Facebook open-sourced its Deepmask and Sharpmask codebases last week for object segmentation in a scene. In the past I’ve tried traditional CV methods to do object masking, and it is kind of a disaster, you end up with a very finicky codebase full of heuristics and hacks, which fails as soon as it sees a new kind of image. Seems like an archetypical use case for neural nets. So seemed worth giving it a try.

Deepmask and Sharpmask come with pretrained models based on the COCO dataset, it looks laborious to label a new dataset without benefit of some mechanical turk-like process, so I decided to stick with the pretrained models.

To avoid polluting my system, and to share with the rest of the team, I decided to bring this all up in a docker container. Because our build environment has some unique characteristics, I needed to author my own container, but these were excellent dockerfile guides: Torch with CUDA and it’s dependencies. Also Torch install is a good reference.

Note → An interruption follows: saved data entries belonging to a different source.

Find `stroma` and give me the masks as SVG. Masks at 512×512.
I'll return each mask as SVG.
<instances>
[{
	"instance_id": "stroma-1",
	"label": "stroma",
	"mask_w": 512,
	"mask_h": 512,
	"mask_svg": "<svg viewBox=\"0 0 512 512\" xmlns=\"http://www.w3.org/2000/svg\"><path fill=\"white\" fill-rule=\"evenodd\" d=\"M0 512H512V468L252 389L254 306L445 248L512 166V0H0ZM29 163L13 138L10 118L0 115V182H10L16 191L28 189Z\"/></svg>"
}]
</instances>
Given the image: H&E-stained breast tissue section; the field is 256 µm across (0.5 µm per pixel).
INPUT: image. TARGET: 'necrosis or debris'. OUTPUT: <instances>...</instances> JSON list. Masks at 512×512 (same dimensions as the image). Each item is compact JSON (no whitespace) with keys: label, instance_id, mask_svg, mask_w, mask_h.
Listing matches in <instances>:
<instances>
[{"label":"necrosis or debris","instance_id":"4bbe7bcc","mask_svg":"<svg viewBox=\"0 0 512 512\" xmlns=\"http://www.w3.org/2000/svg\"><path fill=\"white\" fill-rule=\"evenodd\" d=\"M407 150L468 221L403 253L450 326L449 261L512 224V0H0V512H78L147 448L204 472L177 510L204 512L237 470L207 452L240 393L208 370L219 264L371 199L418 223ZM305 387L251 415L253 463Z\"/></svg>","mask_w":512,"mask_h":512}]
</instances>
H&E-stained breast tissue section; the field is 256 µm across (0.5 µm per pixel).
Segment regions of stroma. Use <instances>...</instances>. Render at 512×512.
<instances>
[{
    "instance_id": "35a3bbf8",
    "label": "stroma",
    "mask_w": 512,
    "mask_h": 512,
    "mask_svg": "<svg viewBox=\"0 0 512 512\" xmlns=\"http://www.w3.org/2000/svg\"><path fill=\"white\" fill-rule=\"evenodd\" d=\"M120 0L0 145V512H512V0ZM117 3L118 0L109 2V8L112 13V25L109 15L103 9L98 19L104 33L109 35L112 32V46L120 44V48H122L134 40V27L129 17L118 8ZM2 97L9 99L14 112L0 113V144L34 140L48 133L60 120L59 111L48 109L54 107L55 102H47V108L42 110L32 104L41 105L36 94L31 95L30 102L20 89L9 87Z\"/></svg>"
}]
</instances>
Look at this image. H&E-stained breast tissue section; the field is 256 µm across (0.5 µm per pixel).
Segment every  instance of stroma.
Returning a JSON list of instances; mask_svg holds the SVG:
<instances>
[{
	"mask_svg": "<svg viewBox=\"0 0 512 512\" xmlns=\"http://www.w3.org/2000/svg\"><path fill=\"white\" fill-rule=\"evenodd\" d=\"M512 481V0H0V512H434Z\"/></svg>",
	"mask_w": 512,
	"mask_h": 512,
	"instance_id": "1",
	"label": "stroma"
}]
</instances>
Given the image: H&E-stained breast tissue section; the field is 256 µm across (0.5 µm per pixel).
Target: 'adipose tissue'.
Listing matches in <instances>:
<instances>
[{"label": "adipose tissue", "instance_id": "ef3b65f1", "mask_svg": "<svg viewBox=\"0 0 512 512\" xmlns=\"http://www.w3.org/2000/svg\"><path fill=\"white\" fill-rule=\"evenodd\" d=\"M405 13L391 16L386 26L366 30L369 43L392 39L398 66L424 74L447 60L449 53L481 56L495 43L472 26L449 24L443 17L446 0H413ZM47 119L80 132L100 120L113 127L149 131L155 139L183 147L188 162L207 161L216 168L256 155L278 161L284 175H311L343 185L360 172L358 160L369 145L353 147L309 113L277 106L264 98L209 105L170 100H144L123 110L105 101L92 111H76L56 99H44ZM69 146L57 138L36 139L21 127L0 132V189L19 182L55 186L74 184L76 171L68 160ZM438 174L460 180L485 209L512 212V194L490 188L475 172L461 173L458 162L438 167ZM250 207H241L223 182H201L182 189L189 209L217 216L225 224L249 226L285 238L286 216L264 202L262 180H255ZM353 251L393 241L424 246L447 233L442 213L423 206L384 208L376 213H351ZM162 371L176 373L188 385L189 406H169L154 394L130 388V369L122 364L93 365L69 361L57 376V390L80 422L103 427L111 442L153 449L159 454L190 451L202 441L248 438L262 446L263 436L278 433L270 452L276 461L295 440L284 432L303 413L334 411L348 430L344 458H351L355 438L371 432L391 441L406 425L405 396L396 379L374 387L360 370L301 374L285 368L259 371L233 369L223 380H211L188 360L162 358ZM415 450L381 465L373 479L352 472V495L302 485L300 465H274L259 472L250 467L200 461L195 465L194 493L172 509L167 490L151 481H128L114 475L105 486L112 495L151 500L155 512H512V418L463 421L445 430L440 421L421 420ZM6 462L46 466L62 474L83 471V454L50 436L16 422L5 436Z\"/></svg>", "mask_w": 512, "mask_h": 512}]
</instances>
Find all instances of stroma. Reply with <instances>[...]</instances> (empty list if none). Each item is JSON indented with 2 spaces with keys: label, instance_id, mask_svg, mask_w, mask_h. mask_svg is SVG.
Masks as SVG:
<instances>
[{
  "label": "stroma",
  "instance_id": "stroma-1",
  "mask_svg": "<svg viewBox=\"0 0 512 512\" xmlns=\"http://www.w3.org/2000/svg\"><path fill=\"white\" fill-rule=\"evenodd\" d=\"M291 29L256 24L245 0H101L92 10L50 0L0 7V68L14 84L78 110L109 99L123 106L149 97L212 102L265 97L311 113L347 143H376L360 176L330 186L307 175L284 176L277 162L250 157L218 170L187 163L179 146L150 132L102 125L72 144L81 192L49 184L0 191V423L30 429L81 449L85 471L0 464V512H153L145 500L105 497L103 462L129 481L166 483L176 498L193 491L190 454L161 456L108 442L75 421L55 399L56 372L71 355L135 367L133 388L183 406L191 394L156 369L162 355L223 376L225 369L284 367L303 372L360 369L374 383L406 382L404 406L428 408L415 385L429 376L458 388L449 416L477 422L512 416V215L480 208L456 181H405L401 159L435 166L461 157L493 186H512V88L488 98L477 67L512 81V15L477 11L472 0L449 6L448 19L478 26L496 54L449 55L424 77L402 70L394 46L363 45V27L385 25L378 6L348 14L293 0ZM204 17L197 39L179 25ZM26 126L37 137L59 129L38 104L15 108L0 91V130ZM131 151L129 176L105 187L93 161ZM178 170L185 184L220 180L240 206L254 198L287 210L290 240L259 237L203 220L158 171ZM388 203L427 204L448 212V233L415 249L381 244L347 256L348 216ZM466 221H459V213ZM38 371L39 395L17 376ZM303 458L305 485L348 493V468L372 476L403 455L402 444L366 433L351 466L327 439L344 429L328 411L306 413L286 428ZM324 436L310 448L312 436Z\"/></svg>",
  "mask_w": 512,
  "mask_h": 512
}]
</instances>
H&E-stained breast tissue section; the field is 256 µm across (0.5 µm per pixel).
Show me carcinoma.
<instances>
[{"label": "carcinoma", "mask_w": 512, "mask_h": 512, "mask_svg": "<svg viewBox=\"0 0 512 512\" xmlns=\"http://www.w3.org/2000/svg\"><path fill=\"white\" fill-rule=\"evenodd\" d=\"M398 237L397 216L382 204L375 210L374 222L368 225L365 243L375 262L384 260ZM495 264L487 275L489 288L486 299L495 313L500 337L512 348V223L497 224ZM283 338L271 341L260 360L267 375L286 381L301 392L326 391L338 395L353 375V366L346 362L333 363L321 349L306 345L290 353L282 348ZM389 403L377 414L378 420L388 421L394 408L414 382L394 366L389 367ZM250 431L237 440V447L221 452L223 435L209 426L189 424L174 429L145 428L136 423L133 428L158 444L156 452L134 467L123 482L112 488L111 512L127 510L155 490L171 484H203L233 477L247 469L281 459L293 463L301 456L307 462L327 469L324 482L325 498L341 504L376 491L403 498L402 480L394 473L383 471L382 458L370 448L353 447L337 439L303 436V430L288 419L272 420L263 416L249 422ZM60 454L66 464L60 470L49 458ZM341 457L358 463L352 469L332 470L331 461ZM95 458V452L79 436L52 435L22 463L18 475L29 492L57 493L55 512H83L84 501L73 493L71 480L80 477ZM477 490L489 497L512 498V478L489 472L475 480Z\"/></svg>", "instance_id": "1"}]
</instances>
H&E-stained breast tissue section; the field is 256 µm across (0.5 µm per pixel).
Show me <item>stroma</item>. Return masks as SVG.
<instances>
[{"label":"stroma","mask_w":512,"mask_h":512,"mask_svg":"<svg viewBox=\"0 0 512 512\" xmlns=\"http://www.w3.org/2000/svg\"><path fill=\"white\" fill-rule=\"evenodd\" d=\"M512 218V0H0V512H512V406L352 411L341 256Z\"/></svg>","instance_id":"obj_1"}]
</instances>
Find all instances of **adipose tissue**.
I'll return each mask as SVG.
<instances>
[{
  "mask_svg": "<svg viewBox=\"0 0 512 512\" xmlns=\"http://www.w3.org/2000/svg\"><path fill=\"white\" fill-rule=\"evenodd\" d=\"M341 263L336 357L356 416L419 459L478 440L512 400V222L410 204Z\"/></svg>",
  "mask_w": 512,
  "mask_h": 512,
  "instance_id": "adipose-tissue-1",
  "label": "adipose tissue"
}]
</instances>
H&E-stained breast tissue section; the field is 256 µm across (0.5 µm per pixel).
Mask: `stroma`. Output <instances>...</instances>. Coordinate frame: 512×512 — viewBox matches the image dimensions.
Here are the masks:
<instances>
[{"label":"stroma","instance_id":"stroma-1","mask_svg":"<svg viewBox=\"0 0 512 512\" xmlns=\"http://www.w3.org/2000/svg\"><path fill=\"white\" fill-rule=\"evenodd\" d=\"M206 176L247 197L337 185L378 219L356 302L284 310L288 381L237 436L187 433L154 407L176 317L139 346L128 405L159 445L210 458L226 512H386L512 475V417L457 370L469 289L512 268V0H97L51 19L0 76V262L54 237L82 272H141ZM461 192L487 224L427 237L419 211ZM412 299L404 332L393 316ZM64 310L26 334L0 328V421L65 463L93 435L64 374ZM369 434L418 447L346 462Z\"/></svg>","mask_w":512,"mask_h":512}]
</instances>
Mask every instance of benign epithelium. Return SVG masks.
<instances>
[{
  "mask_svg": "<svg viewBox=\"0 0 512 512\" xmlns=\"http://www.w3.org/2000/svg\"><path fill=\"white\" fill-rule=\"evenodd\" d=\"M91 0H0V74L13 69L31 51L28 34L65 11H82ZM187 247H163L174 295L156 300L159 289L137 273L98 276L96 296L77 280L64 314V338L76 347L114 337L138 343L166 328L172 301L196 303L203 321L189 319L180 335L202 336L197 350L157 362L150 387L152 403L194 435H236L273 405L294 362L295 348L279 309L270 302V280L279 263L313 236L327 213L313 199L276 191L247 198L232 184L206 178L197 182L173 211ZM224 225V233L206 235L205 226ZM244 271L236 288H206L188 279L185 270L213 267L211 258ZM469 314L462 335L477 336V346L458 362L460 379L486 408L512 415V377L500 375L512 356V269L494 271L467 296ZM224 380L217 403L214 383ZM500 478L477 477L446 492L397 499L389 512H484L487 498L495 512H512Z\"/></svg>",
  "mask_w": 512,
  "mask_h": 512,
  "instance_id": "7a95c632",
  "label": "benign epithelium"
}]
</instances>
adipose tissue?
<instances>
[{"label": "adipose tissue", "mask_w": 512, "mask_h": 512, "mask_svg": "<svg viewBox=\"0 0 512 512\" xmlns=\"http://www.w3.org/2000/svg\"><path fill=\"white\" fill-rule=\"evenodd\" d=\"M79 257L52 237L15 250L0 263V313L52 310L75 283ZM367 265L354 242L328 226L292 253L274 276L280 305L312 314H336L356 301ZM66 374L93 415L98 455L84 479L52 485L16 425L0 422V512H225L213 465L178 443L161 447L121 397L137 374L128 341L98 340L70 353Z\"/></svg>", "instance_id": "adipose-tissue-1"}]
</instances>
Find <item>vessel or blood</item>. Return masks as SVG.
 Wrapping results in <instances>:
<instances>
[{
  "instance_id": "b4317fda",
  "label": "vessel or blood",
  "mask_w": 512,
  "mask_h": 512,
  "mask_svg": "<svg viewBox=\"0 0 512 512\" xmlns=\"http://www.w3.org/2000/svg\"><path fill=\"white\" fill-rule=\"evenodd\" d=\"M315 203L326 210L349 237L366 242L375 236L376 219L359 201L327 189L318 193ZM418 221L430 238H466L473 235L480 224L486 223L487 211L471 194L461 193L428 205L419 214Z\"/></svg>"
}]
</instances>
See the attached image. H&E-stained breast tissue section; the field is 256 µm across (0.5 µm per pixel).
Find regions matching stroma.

First results in the picture. Did a nice job on this image for the large objects. The biggest problem I had was running out of GPU memory. The machine I was using only had 4G of video ram and this constrains how large an image you can feed in. We had a bunch of 4K x 3K street images, I found that scaling them down to 756×567 allowed me to get them thru the classifier. My modified classifier that implements a size limit is here

The classifier is slow, seconds to tag an image. It would be interesting to keep it resident as a demon, and to just emit the metadata instead of a modified image, and see if I could get a higher framerate. Also I want to play around with both a faster video card, as well as maybe an opencl implementation to get to non-cuda platforms. This is also my first lua code ever, I have no idea which part of this code is fast or slow.

This was a fun little project. It points out that, if software is eating the world, then ML is eating software. For a certain class of problems, a fairly generic neural net plus a dataset is going to be competitive with the best laboriously hand-coded algorithm.